>>

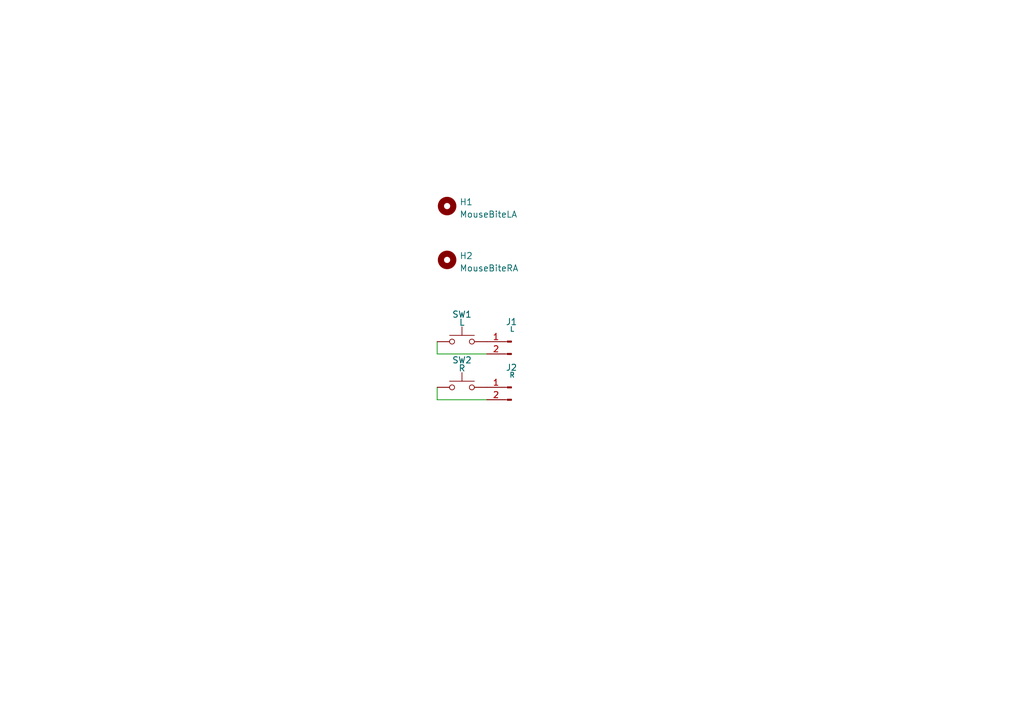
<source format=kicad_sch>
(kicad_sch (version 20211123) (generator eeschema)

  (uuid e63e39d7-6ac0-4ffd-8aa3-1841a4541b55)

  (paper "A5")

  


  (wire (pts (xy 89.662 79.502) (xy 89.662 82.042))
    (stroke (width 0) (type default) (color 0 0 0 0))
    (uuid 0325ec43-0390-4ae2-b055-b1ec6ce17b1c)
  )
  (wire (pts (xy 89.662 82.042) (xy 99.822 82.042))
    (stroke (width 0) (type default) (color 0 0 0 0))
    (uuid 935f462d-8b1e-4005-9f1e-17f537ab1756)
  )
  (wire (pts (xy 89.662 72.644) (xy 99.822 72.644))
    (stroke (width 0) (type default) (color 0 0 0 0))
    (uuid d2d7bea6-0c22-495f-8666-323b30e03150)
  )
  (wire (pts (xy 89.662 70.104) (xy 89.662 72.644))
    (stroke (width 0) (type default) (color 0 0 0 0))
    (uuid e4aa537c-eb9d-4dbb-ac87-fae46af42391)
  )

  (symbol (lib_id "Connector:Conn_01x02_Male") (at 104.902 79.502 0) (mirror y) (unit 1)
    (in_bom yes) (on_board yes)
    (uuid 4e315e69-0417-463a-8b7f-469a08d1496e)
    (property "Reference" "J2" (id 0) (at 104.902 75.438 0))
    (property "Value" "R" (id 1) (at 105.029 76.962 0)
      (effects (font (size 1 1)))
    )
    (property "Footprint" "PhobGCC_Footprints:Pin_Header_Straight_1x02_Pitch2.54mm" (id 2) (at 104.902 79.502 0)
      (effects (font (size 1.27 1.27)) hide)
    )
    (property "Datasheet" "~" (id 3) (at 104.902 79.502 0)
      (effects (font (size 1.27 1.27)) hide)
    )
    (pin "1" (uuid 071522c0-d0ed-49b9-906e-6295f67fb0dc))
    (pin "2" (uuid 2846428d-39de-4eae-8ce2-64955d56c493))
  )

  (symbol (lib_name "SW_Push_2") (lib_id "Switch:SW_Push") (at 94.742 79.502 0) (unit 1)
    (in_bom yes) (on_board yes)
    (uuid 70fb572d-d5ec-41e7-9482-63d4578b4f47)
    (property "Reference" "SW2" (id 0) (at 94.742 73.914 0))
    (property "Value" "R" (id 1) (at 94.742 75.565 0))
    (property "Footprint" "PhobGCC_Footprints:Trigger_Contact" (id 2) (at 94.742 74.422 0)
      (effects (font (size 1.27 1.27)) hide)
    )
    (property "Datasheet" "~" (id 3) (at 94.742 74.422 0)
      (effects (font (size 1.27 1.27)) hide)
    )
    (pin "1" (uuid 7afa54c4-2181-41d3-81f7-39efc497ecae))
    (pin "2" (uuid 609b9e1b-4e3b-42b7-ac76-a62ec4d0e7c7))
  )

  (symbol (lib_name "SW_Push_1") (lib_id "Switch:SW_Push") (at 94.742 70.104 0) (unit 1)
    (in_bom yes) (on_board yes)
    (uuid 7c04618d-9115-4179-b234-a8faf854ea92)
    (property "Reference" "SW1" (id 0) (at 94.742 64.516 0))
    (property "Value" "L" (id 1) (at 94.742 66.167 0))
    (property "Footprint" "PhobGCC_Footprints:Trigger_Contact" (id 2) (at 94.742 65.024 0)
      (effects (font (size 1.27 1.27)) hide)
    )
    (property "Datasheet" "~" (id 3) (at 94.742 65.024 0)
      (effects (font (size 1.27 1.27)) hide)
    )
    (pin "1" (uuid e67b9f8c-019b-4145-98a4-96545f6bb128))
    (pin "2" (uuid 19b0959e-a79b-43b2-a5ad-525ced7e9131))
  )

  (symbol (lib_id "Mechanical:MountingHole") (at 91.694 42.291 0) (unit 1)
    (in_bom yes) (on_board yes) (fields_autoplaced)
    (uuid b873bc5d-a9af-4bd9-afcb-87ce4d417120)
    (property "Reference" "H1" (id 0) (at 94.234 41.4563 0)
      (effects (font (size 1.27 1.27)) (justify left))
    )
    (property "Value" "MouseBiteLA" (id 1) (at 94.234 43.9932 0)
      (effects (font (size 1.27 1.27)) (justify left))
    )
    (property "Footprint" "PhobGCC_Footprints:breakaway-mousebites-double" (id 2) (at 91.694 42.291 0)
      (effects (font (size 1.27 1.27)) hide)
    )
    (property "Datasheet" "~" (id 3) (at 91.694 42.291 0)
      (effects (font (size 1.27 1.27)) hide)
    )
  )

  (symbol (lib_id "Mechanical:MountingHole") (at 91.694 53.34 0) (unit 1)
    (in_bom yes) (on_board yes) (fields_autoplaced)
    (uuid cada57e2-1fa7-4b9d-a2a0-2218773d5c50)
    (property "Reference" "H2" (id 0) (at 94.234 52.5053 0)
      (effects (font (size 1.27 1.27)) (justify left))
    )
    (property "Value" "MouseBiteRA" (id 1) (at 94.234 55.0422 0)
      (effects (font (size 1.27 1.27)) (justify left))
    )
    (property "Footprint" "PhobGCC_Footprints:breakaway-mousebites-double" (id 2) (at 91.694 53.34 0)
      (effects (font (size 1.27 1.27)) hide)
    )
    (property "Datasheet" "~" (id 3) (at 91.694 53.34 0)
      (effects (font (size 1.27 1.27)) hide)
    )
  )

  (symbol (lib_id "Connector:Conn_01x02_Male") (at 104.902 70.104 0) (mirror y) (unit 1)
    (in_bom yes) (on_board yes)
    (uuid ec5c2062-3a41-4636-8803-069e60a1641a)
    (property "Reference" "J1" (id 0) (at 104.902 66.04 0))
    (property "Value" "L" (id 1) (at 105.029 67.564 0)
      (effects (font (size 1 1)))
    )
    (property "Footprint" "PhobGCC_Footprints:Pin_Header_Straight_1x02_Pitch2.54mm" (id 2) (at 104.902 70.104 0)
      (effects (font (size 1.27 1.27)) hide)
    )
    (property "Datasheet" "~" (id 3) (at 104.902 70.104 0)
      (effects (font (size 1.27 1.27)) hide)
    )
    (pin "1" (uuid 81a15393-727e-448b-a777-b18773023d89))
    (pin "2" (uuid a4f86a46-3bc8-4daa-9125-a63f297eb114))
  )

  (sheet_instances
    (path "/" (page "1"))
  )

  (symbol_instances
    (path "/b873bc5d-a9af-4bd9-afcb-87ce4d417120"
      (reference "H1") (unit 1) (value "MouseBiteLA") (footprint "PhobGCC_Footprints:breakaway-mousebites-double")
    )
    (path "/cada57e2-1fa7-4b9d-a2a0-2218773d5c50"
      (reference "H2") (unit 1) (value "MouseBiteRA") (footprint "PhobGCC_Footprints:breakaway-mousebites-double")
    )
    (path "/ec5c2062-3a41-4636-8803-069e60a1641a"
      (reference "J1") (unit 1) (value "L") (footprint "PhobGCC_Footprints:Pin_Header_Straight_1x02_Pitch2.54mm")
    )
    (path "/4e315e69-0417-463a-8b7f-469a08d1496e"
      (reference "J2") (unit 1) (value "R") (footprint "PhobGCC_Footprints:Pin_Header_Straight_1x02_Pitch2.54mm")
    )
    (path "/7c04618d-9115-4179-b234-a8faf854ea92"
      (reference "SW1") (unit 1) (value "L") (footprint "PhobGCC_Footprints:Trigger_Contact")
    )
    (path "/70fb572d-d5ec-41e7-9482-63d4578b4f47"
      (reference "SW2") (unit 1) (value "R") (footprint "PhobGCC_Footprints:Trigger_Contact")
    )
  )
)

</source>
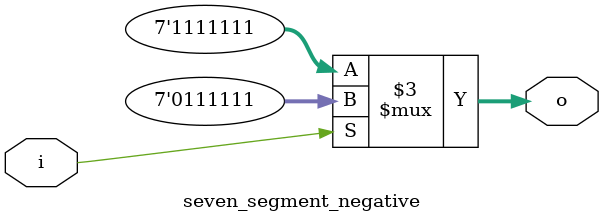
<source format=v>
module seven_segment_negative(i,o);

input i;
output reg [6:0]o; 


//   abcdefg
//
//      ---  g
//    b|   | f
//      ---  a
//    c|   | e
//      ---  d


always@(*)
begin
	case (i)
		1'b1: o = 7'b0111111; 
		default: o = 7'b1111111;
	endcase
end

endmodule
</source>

<<

▶ **What is needed**
Transcribe every record above exactly, leaving out the pictures.

▶ **Solution to this problem**
<source format=kicad_sch>
(kicad_sch (version 20211123) (generator eeschema)

  (uuid e63e39d7-6ac0-4ffd-8aa3-1841a4541b55)

  (paper "A5")

  


  (wire (pts (xy 89.662 79.502) (xy 89.662 82.042))
    (stroke (width 0) (type default) (color 0 0 0 0))
    (uuid 0325ec43-0390-4ae2-b055-b1ec6ce17b1c)
  )
  (wire (pts (xy 89.662 82.042) (xy 99.822 82.042))
    (stroke (width 0) (type default) (color 0 0 0 0))
    (uuid 935f462d-8b1e-4005-9f1e-17f537ab1756)
  )
  (wire (pts (xy 89.662 72.644) (xy 99.822 72.644))
    (stroke (width 0) (type default) (color 0 0 0 0))
    (uuid d2d7bea6-0c22-495f-8666-323b30e03150)
  )
  (wire (pts (xy 89.662 70.104) (xy 89.662 72.644))
    (stroke (width 0) (type default) (color 0 0 0 0))
    (uuid e4aa537c-eb9d-4dbb-ac87-fae46af42391)
  )

  (symbol (lib_id "Connector:Conn_01x02_Male") (at 104.902 79.502 0) (mirror y) (unit 1)
    (in_bom yes) (on_board yes)
    (uuid 4e315e69-0417-463a-8b7f-469a08d1496e)
    (property "Reference" "J2" (id 0) (at 104.902 75.438 0))
    (property "Value" "R" (id 1) (at 105.029 76.962 0)
      (effects (font (size 1 1)))
    )
    (property "Footprint" "PhobGCC_Footprints:Pin_Header_Straight_1x02_Pitch2.54mm" (id 2) (at 104.902 79.502 0)
      (effects (font (size 1.27 1.27)) hide)
    )
    (property "Datasheet" "~" (id 3) (at 104.902 79.502 0)
      (effects (font (size 1.27 1.27)) hide)
    )
    (pin "1" (uuid 071522c0-d0ed-49b9-906e-6295f67fb0dc))
    (pin "2" (uuid 2846428d-39de-4eae-8ce2-64955d56c493))
  )

  (symbol (lib_name "SW_Push_2") (lib_id "Switch:SW_Push") (at 94.742 79.502 0) (unit 1)
    (in_bom yes) (on_board yes)
    (uuid 70fb572d-d5ec-41e7-9482-63d4578b4f47)
    (property "Reference" "SW2" (id 0) (at 94.742 73.914 0))
    (property "Value" "R" (id 1) (at 94.742 75.565 0))
    (property "Footprint" "PhobGCC_Footprints:Trigger_Contact" (id 2) (at 94.742 74.422 0)
      (effects (font (size 1.27 1.27)) hide)
    )
    (property "Datasheet" "~" (id 3) (at 94.742 74.422 0)
      (effects (font (size 1.27 1.27)) hide)
    )
    (pin "1" (uuid 7afa54c4-2181-41d3-81f7-39efc497ecae))
    (pin "2" (uuid 609b9e1b-4e3b-42b7-ac76-a62ec4d0e7c7))
  )

  (symbol (lib_name "SW_Push_1") (lib_id "Switch:SW_Push") (at 94.742 70.104 0) (unit 1)
    (in_bom yes) (on_board yes)
    (uuid 7c04618d-9115-4179-b234-a8faf854ea92)
    (property "Reference" "SW1" (id 0) (at 94.742 64.516 0))
    (property "Value" "L" (id 1) (at 94.742 66.167 0))
    (property "Footprint" "PhobGCC_Footprints:Trigger_Contact" (id 2) (at 94.742 65.024 0)
      (effects (font (size 1.27 1.27)) hide)
    )
    (property "Datasheet" "~" (id 3) (at 94.742 65.024 0)
      (effects (font (size 1.27 1.27)) hide)
    )
    (pin "1" (uuid e67b9f8c-019b-4145-98a4-96545f6bb128))
    (pin "2" (uuid 19b0959e-a79b-43b2-a5ad-525ced7e9131))
  )

  (symbol (lib_id "Mechanical:MountingHole") (at 91.694 42.291 0) (unit 1)
    (in_bom yes) (on_board yes) (fields_autoplaced)
    (uuid b873bc5d-a9af-4bd9-afcb-87ce4d417120)
    (property "Reference" "H1" (id 0) (at 94.234 41.4563 0)
      (effects (font (size 1.27 1.27)) (justify left))
    )
    (property "Value" "MouseBiteLA" (id 1) (at 94.234 43.9932 0)
      (effects (font (size 1.27 1.27)) (justify left))
    )
    (property "Footprint" "PhobGCC_Footprints:breakaway-mousebites-double" (id 2) (at 91.694 42.291 0)
      (effects (font (size 1.27 1.27)) hide)
    )
    (property "Datasheet" "~" (id 3) (at 91.694 42.291 0)
      (effects (font (size 1.27 1.27)) hide)
    )
  )

  (symbol (lib_id "Mechanical:MountingHole") (at 91.694 53.34 0) (unit 1)
    (in_bom yes) (on_board yes) (fields_autoplaced)
    (uuid cada57e2-1fa7-4b9d-a2a0-2218773d5c50)
    (property "Reference" "H2" (id 0) (at 94.234 52.5053 0)
      (effects (font (size 1.27 1.27)) (justify left))
    )
    (property "Value" "MouseBiteRA" (id 1) (at 94.234 55.0422 0)
      (effects (font (size 1.27 1.27)) (justify left))
    )
    (property "Footprint" "PhobGCC_Footprints:breakaway-mousebites-double" (id 2) (at 91.694 53.34 0)
      (effects (font (size 1.27 1.27)) hide)
    )
    (property "Datasheet" "~" (id 3) (at 91.694 53.34 0)
      (effects (font (size 1.27 1.27)) hide)
    )
  )

  (symbol (lib_id "Connector:Conn_01x02_Male") (at 104.902 70.104 0) (mirror y) (unit 1)
    (in_bom yes) (on_board yes)
    (uuid ec5c2062-3a41-4636-8803-069e60a1641a)
    (property "Reference" "J1" (id 0) (at 104.902 66.04 0))
    (property "Value" "L" (id 1) (at 105.029 67.564 0)
      (effects (font (size 1 1)))
    )
    (property "Footprint" "PhobGCC_Footprints:Pin_Header_Straight_1x02_Pitch2.54mm" (id 2) (at 104.902 70.104 0)
      (effects (font (size 1.27 1.27)) hide)
    )
    (property "Datasheet" "~" (id 3) (at 104.902 70.104 0)
      (effects (font (size 1.27 1.27)) hide)
    )
    (pin "1" (uuid 81a15393-727e-448b-a777-b18773023d89))
    (pin "2" (uuid a4f86a46-3bc8-4daa-9125-a63f297eb114))
  )

  (sheet_instances
    (path "/" (page "1"))
  )

  (symbol_instances
    (path "/b873bc5d-a9af-4bd9-afcb-87ce4d417120"
      (reference "H1") (unit 1) (value "MouseBiteLA") (footprint "PhobGCC_Footprints:breakaway-mousebites-double")
    )
    (path "/cada57e2-1fa7-4b9d-a2a0-2218773d5c50"
      (reference "H2") (unit 1) (value "MouseBiteRA") (footprint "PhobGCC_Footprints:breakaway-mousebites-double")
    )
    (path "/ec5c2062-3a41-4636-8803-069e60a1641a"
      (reference "J1") (unit 1) (value "L") (footprint "PhobGCC_Footprints:Pin_Header_Straight_1x02_Pitch2.54mm")
    )
    (path "/4e315e69-0417-463a-8b7f-469a08d1496e"
      (reference "J2") (unit 1) (value "R") (footprint "PhobGCC_Footprints:Pin_Header_Straight_1x02_Pitch2.54mm")
    )
    (path "/7c04618d-9115-4179-b234-a8faf854ea92"
      (reference "SW1") (unit 1) (value "L") (footprint "PhobGCC_Footprints:Trigger_Contact")
    )
    (path "/70fb572d-d5ec-41e7-9482-63d4578b4f47"
      (reference "SW2") (unit 1) (value "R") (footprint "PhobGCC_Footprints:Trigger_Contact")
    )
  )
)

</source>
<source format=v>
module seven_segment_negative(i,o);

input i;
output reg [6:0]o; 


//   abcdefg
//
//      ---  g
//    b|   | f
//      ---  a
//    c|   | e
//      ---  d


always@(*)
begin
	case (i)
		1'b1: o = 7'b0111111; 
		default: o = 7'b1111111;
	endcase
end

endmodule
</source>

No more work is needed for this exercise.